[Passage given]
○ ○ ○ ○ ○

[PATCH 3/7] FS-Cache: Avoid ENFILE checking for kernel-specific open files

From: David Howells
Date: Thu Apr 20 2006 - 13:00:11 EST


Make it possible to avoid ENFILE checking for kernel specific open files, such
as are used by the CacheFiles module.

After, for example, tarring up a kernel source tree over the network, the
CacheFiles module may easily have 20000+ files open in the backing filesystem,
thus causing all non-root processes to be given error ENFILE when they try to
open a file, socket, pipe, etc..

○ ○ ○ ○ ○

Pick up the FS-Cache patch description about ENFILE checking and carry it on from its final sentence. The items after this point have nothing to do with the task.

○ ○ ○ ○ ○

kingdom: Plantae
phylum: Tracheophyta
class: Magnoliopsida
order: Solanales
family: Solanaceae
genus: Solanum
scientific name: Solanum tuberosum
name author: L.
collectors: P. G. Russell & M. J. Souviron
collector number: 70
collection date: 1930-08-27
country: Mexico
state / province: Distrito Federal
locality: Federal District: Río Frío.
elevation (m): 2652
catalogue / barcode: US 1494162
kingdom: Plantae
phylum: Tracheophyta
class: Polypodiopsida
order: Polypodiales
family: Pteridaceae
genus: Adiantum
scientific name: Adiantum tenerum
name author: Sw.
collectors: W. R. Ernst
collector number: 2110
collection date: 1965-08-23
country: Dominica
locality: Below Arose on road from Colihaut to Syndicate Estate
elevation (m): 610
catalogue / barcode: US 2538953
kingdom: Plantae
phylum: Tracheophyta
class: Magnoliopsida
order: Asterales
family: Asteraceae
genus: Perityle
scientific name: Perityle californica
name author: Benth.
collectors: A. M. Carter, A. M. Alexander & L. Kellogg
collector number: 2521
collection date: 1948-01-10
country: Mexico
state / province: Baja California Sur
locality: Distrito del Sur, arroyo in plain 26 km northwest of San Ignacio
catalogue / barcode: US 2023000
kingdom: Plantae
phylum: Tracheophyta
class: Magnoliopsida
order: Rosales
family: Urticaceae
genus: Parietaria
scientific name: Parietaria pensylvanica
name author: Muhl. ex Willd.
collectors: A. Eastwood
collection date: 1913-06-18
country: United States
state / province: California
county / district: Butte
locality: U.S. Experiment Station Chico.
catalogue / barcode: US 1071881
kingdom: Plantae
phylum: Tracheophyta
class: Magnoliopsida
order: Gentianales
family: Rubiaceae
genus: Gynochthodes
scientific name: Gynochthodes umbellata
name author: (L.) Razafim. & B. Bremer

○ ○ ○ ○ ○

[Reply to the exercise]
Signed-Off-By: David Howells <dhowells@xxxxxxxxxx>
---

arch/ia64/kernel/perfmon.c | 2 +-
drivers/infiniband/core/uverbs_main.c | 2 +-
fs/eventpoll.c | 2 +-
fs/file_table.c | 36 ++++++++++++++++++++++++---------
fs/hugetlbfs/inode.c | 2 +-
fs/inotify.c | 2 +-
fs/namei.c | 2 +-
fs/open.c | 22 +++++++++++++++++++-
fs/pipe.c | 4 ++--
include/linux/file.h | 1 -
include/linux/fs.h | 8 ++++++-
kernel/futex.c | 2 +-
kernel/sysctl.c | 2 +-
mm/shmem.c | 2 +-
mm/tiny-shmem.c | 2 +-
net/socket.c | 2 +-
16 files changed, 67 insertions(+), 26 deletions(-)

diff --git a/arch/ia64/kernel/perfmon.c b/arch/ia64/kernel/perfmon.c
index 077f212..f23ab3a 100644
--- a/arch/ia64/kernel/perfmon.c
+++ b/arch/ia64/kernel/perfmon.c
@@ -2162,7 +2162,7 @@ pfm_alloc_fd(struct file **cfile)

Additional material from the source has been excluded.